◆ **EXERCISE REQUIREMENTS**:
Reproduce, unchanged and with nothing else, the lines of the material below from the line with "common name: Common juniper" to the line with "family: Hesperiidae", both included.
***
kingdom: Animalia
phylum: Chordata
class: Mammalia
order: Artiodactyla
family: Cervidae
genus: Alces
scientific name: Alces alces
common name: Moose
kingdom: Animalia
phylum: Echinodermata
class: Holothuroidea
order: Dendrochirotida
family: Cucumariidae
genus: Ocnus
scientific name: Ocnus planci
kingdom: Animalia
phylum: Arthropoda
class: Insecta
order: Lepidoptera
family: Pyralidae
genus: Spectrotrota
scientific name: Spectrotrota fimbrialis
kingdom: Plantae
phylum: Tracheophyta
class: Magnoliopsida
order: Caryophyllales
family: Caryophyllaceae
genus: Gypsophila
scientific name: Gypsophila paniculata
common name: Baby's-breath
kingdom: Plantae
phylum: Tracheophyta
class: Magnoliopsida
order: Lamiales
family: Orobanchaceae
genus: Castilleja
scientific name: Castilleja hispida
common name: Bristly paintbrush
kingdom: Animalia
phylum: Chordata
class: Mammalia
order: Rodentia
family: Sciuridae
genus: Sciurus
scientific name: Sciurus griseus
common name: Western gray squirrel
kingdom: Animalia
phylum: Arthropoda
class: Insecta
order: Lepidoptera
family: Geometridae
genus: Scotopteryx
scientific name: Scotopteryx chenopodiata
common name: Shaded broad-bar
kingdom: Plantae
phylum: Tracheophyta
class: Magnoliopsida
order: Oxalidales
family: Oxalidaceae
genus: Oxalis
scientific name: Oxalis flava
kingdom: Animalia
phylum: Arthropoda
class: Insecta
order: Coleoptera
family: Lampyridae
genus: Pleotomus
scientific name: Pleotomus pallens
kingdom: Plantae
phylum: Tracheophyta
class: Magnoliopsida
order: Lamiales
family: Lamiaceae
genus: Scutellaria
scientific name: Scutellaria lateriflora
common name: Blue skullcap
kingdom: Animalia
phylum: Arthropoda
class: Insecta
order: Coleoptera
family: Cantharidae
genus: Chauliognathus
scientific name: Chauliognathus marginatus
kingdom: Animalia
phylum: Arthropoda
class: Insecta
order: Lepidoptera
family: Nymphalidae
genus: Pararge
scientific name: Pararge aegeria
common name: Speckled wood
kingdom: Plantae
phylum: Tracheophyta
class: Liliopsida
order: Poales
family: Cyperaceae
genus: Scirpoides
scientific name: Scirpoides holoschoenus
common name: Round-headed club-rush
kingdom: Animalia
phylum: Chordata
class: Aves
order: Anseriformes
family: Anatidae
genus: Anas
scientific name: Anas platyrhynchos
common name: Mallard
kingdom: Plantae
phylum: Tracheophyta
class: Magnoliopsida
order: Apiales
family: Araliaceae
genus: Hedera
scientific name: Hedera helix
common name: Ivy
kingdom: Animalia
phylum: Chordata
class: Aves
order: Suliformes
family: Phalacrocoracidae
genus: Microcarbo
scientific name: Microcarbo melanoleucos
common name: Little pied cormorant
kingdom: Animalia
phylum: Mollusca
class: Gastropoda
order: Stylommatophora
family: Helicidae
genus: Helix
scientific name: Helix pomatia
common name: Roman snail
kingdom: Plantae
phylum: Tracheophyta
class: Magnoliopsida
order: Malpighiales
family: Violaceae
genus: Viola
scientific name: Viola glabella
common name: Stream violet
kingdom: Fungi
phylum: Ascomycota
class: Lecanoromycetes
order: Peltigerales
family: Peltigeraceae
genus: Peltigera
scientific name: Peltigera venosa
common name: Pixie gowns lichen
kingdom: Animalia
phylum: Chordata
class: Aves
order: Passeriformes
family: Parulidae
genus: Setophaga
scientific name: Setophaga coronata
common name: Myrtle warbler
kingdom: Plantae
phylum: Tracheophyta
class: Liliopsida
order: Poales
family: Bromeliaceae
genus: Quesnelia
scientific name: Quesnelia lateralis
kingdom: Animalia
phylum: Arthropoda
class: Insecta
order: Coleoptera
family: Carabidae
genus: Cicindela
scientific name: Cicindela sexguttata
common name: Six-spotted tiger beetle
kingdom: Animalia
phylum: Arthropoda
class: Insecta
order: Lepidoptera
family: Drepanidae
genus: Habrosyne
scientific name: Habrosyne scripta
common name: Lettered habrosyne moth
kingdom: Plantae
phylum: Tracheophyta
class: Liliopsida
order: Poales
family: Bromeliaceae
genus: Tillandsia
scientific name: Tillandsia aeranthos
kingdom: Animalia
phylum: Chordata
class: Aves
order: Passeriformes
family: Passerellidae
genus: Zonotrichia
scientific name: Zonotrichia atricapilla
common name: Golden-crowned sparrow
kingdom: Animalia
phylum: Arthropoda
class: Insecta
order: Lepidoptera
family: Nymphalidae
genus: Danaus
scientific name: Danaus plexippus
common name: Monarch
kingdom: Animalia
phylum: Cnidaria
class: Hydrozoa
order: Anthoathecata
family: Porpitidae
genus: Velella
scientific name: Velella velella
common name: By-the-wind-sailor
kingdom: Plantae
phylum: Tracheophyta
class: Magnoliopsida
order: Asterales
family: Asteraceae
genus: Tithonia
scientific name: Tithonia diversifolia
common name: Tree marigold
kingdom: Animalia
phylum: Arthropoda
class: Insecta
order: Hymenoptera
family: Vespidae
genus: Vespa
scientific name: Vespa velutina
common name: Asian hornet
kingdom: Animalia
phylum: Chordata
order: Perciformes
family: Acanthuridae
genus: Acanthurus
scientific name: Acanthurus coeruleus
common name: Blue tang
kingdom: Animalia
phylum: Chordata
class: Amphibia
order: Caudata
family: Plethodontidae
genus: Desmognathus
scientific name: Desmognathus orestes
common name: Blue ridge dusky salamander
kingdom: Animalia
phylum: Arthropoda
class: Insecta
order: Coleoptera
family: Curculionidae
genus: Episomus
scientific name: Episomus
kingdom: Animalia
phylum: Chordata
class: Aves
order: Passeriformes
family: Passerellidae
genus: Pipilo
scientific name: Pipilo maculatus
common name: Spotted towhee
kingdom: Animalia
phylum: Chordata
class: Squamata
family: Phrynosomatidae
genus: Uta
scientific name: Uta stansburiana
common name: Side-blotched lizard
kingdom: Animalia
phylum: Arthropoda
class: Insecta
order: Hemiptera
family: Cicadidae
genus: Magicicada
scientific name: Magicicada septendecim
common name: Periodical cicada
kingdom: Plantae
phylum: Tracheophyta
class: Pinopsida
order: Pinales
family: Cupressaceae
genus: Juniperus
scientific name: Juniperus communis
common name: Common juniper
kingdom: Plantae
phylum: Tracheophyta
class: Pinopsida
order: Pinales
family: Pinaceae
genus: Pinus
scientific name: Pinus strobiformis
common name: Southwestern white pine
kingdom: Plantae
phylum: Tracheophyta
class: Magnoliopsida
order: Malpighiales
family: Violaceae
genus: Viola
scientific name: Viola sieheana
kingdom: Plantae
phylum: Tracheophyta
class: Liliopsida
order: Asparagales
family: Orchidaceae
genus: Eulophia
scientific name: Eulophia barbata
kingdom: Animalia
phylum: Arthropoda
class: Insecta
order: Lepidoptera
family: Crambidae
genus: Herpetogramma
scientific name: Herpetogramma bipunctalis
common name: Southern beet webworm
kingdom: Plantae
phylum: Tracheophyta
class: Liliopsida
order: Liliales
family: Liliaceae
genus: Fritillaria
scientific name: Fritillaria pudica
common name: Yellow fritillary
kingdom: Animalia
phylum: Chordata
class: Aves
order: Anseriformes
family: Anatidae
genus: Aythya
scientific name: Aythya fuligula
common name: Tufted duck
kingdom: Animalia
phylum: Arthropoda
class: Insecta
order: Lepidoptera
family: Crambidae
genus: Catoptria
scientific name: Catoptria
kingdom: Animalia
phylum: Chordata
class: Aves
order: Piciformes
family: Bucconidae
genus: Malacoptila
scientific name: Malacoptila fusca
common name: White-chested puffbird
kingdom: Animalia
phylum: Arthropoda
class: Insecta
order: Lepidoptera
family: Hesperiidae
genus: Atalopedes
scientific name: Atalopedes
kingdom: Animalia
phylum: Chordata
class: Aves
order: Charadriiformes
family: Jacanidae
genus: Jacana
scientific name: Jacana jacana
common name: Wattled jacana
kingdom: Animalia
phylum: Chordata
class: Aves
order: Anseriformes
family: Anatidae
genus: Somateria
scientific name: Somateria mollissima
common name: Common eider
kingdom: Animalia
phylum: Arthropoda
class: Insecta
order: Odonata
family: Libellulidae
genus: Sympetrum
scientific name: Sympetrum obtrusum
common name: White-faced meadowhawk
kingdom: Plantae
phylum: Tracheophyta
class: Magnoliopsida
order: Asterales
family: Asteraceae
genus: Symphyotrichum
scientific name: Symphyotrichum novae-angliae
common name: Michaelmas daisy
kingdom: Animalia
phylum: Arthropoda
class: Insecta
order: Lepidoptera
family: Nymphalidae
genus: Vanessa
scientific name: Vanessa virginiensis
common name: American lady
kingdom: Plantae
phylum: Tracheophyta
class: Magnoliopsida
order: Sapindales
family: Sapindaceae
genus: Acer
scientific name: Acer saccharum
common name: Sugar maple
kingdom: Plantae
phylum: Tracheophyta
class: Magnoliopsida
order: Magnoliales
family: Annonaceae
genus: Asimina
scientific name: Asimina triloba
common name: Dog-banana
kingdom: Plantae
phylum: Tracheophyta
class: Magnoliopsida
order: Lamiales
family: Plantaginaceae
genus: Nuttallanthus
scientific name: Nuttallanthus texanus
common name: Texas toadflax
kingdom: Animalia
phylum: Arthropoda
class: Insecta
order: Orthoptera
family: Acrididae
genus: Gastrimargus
***
◆ **RESULT**:
common name: Common juniper
kingdom: Plantae
phylum: Tracheophyta
class: Pinopsida
order: Pinales
family: Pinaceae
genus: Pinus
scientific name: Pinus strobiformis
common name: Southwestern white pine
kingdom: Plantae
phylum: Tracheophyta
class: Magnoliopsida
order: Malpighiales
family: Violaceae
genus: Viola
scientific name: Viola sieheana
kingdom: Plantae
phylum: Tracheophyta
class: Liliopsida
order: Asparagales
family: Orchidaceae
genus: Eulophia
scientific name: Eulophia barbata
kingdom: Animalia
phylum: Arthropoda
class: Insecta
order: Lepidoptera
family: Crambidae
genus: Herpetogramma
scientific name: Herpetogramma bipunctalis
common name: Southern beet webworm
kingdom: Plantae
phylum: Tracheophyta
class: Liliopsida
order: Liliales
family: Liliaceae
genus: Fritillaria
scientific name: Fritillaria pudica
common name: Yellow fritillary
kingdom: Animalia
phylum: Chordata
class: Aves
order: Anseriformes
family: Anatidae
genus: Aythya
scientific name: Aythya fuligula
common name: Tufted duck
kingdom: Animalia
phylum: Arthropoda
class: Insecta
order: Lepidoptera
family: Crambidae
genus: Catoptria
scientific name: Catoptria
kingdom: Animalia
phylum: Chordata
class: Aves
order: Piciformes
family: Bucconidae
genus: Malacoptila
scientific name: Malacoptila fusca
common name: White-chested puffbird
kingdom: Animalia
phylum: Arthropoda
class: Insecta
order: Lepidoptera
family: Hesperiidae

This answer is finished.